From Magento into WooCommerce, part 2 In”part 1″ of the series, I dealt with my desire to simplify our company’s ecommerce platform, to move away from Magento. I had decided to check WooCommerce, the WordPress plugin that’s suppose to be […]
In”part 1″ of the series, I dealt with my desire to simplify our company’s ecommerce platform, to move away from Magento. I had decided to check WooCommerce, the WordPress plugin that’s suppose to be easy to use and powerful. In this post, I will address my initial findings with WooCommerce.
If I could attain this milestone by myself, it would demonstrate to me how easy (or not) it would be to put in a WooCommerce store. By getting my hands dirty in this manner, I could be more confident in my ability to keep and improve the shop.
This first step wasn’t test in whether to use WooCommerce. In the end, when you match out a brick-and-mortar shop, you would presumably employ professionals to assist. Likewise, to completely set up an ecommerce shop, I could think about using a professional. However, I prefer to perform the first exploration and setup myself. So that is what I did.
For starters, I’m impatient. I storm forward and never bother reading guides. I do, however, maintain a log of all my steps and adjustments, so when it goes horribly wrong I understand what I did and can, perhaps, fix it. With Magento, when something goes horribly wrong I inevitably abandon a construct, and begin again. Such a random approach has forced me to learn how to troubleshoot and how to locate Magento tools and forums that help fix the issues that I dropped into. I do not advised this approach, however — notably with Magento.
Up to now WooCommerce has been more pliable than Magento. WooCommerce has, in actuality, been very straightforward.
I bought cheap shared hosting at $5 per month. It’s cloud based using a cPanel dashboard.
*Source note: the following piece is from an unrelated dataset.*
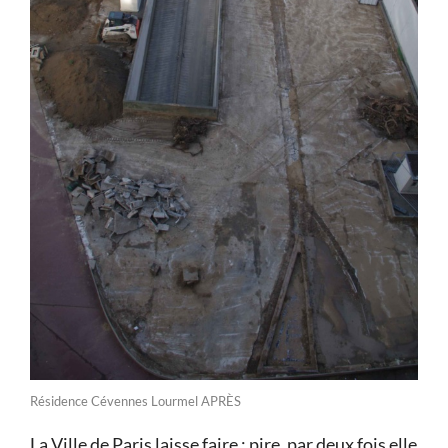
Résidence Cévennes Lourmel APRÈS
La Ville de Paris laisse faire ; pire, par deux fois elle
Therefore, installing WordPress was a simple press of a button, and including WooCommerce just as straightforward. Then I moved to ThemeForest.net and picked a template close what I wanted my store to look like. In choosing the template, I dismissed the colours and just concentrated on what components it displayed and where. In the end, changing colors is straightforward.
Having heard from Magento to avoid including too many extensions, I decided to see if I could prevent them (or many of them) with WooCommerce. I was surprisingly pleased at how cheap the theme was, particularly when it came bundled with a couple of extensions anyway.
After a couple of hiccups — since I was new to WordPress and didn’t read any documentation — I was able to establish a decent framework. Then I chose to import a few products. Anybody who has imported products into Magento knows what a tricky process this is. Not so with WooCommerce.
The complimentary”WP All Import” plugin, with its free WooCommerce add-on, is a pleasure to use. It requires any CSV file, and direct you through importing it. It imported the pictures, with no trouble whatsoever. It took me less than an hour to populate a spreadsheet, and load it. This could have taken a day or so (and even frustration and failures) with Magento.
So I’m happy to say that making a simple shop using WooCommerce is simple, much easier than Magento. Having said that, the true test is to come. How easy is it to keep the shop? How easy is it to create new products? Will my clients like it or will the bounce rate increase? Can it convert well? What is the search engine optimization such as? Can it integrate with the rest of my systems? After all, there’s absolutely no use creating a store that doesn’t earn money.